PRISMA I and II
Background/Rationale: The early morning hours usually coincide with a sharp rise in blood pressure (BP) and a high incidence of cerebro- and cardiovascular events, such as sudden death, myocardial infarction and stroke.
Objective: PRISMA I and II are sister studies conducted to compare the efficacy and safety of once-daily use of Pritor®/Kinzalmono® (telmisartan) and ramipril on blood pressure reductions during the last 6 hours of the dosing interval Using ambulatory blood pressure monitoring (ABPM).
Study Design: PRISMA I and II were 14-week prospective, randomised, open-label, blinded-endpoint (PROBE), multicentre, parallel-group, forced titration studies in patients with mild to moderate hypertension.
Study Endpoints:
- Primary endpoint: reductions from baseline in SBP and DBP during the last 6 hours of the dosing interval using using ambulatory blood pressure monitoring (ABPM).
- Secondary endpoint: changes in 24-hour, morning, daytime and night-time mean ambulatory BP and ambulatory BP response rates.

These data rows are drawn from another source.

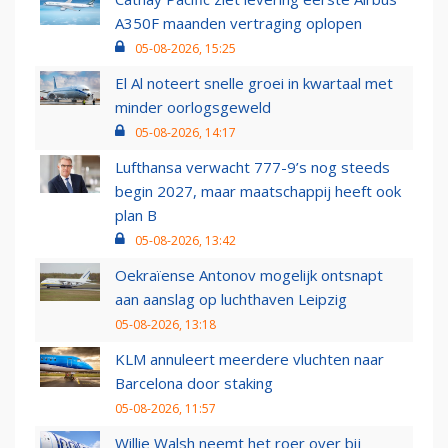
A350F maanden vertraging oplopen
05-08-2026, 15:25
El Al noteert snelle groei in kwartaal met
minder oorlogsgeweld
05-08-2026, 14:17
Lufthansa verwacht 777-9’s nog steeds
begin 2027, maar maatschappij heeft ook
plan B
05-08-2026, 13:42
Oekraïense Antonov mogelijk ontsnapt
aan aanslag op luchthaven Leipzig
05-08-2026, 13:18
KLM annuleert meerdere vluchten naar
Barcelona door staking
05-08-2026, 11:57
Willie Walsh neemt het roer over bij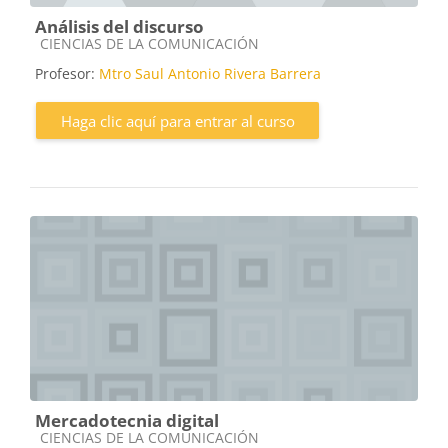
Análisis del discurso
Categoría de cursos
CIENCIAS DE LA COMUNICACIÓN
Profesor:
Mtro Saul Antonio Rivera Barrera
Haga clic aquí para entrar al curso
Mercadotecnia digital
Categoría de cursos
CIENCIAS DE LA COMUNICACIÓN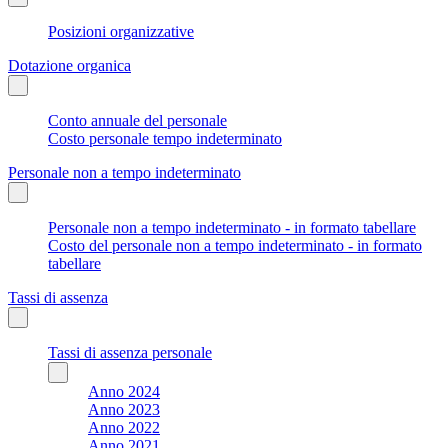
Posizioni organizzative
Dotazione organica
Conto annuale del personale
Costo personale tempo indeterminato
Personale non a tempo indeterminato
Personale non a tempo indeterminato - in formato tabellare
Costo del personale non a tempo indeterminato - in formato
tabellare
Tassi di assenza
Tassi di assenza personale
Anno 2024
Anno 2023
Anno 2022
Anno 2021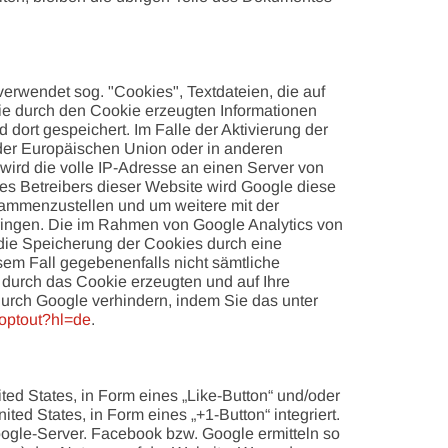
erwendet sog. "Cookies", Textdateien, die auf
ie durch den Cookie erzeugten Informationen
dort gespeichert. Im Falle der Aktivierung der
 der Europäischen Union oder in anderen
ird die volle IP-Adresse an einen Server von
des Betreibers dieser Website wird Google diese
sammenzustellen und um weitere mit der
ringen. Die im Rahmen von Google Analytics von
die Speicherung der Cookies durch eine
sem Fall gegebenenfalls nicht sämtliche
 durch das Cookie erzeugten und auf Ihre
durch Google verhindern, indem Sie das unter
aoptout?hl=de
.
ed States, in Form eines „Like-Button“ und/oder
d States, in Form eines „+1-Button“ integriert.
gle-Server. Facebook bzw. Google ermitteln so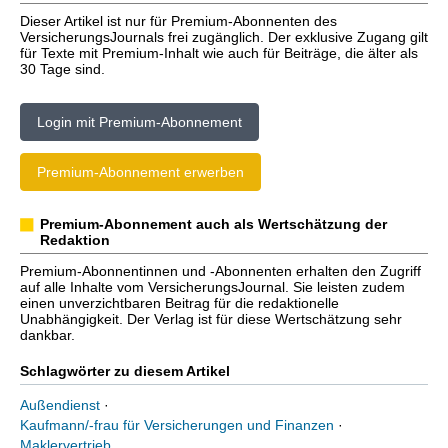
Dieser Artikel ist nur für Premium-Abonnenten des
VersicherungsJournals frei zugänglich. Der exklusive Zugang gilt
für Texte mit Premium-Inhalt wie auch für Beiträge, die älter als
30 Tage sind.
Login mit Premium-Abonnement
Premium-Abonnement erwerben
Premium-Abonnement auch als Wertschätzung der
Redaktion
Premium-Abonnentinnen und -Abonnenten erhalten den Zugriff
auf alle Inhalte vom VersicherungsJournal. Sie leisten zudem
einen unverzichtbaren Beitrag für die redaktionelle
Unabhängigkeit. Der Verlag ist für diese Wertschätzung sehr
dankbar.
Schlagwörter zu diesem Artikel
Außendienst
·
Kaufmann/-frau für Versicherungen und Finanzen
·
Maklervertrieb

Results: Pritor®/Kinzalmono® provided significantly greater systolic and diastolic blood pressure reductions (SBP and DBP) in the last 6 hours of the dosing interval compared with ramipril at week 14.
Williams B et al. PRISMA II. Hypertension. 2006;24:193-200.
Lacourcière Y et al. PRISMA II. AJH. 2006;19:104-112.
Lacourcière Y et al. PRISMA II. AJH. 2006;19:104-112.
Conclusion:
- Pritor®/Kinzalmono® has a longer half life than ramipril
- Pritor ®/Kinzalmono® with its longer duration of effect was significantly more effective than ramipril in reducing blood pressure:
- Throughout the 24-hour dosing interval
- During the last 6 hours, a time when patients appear to be at greatest risk of cerebro- and cardiovascular events.
- Throughout the 24-hour dosing interval
- Compared with ramipril, Pritor®/Kinzalmono® significantly reduces early morning blood pressure, a time when patients appear to be at greatest risk for cerebro- and cardiovascular events.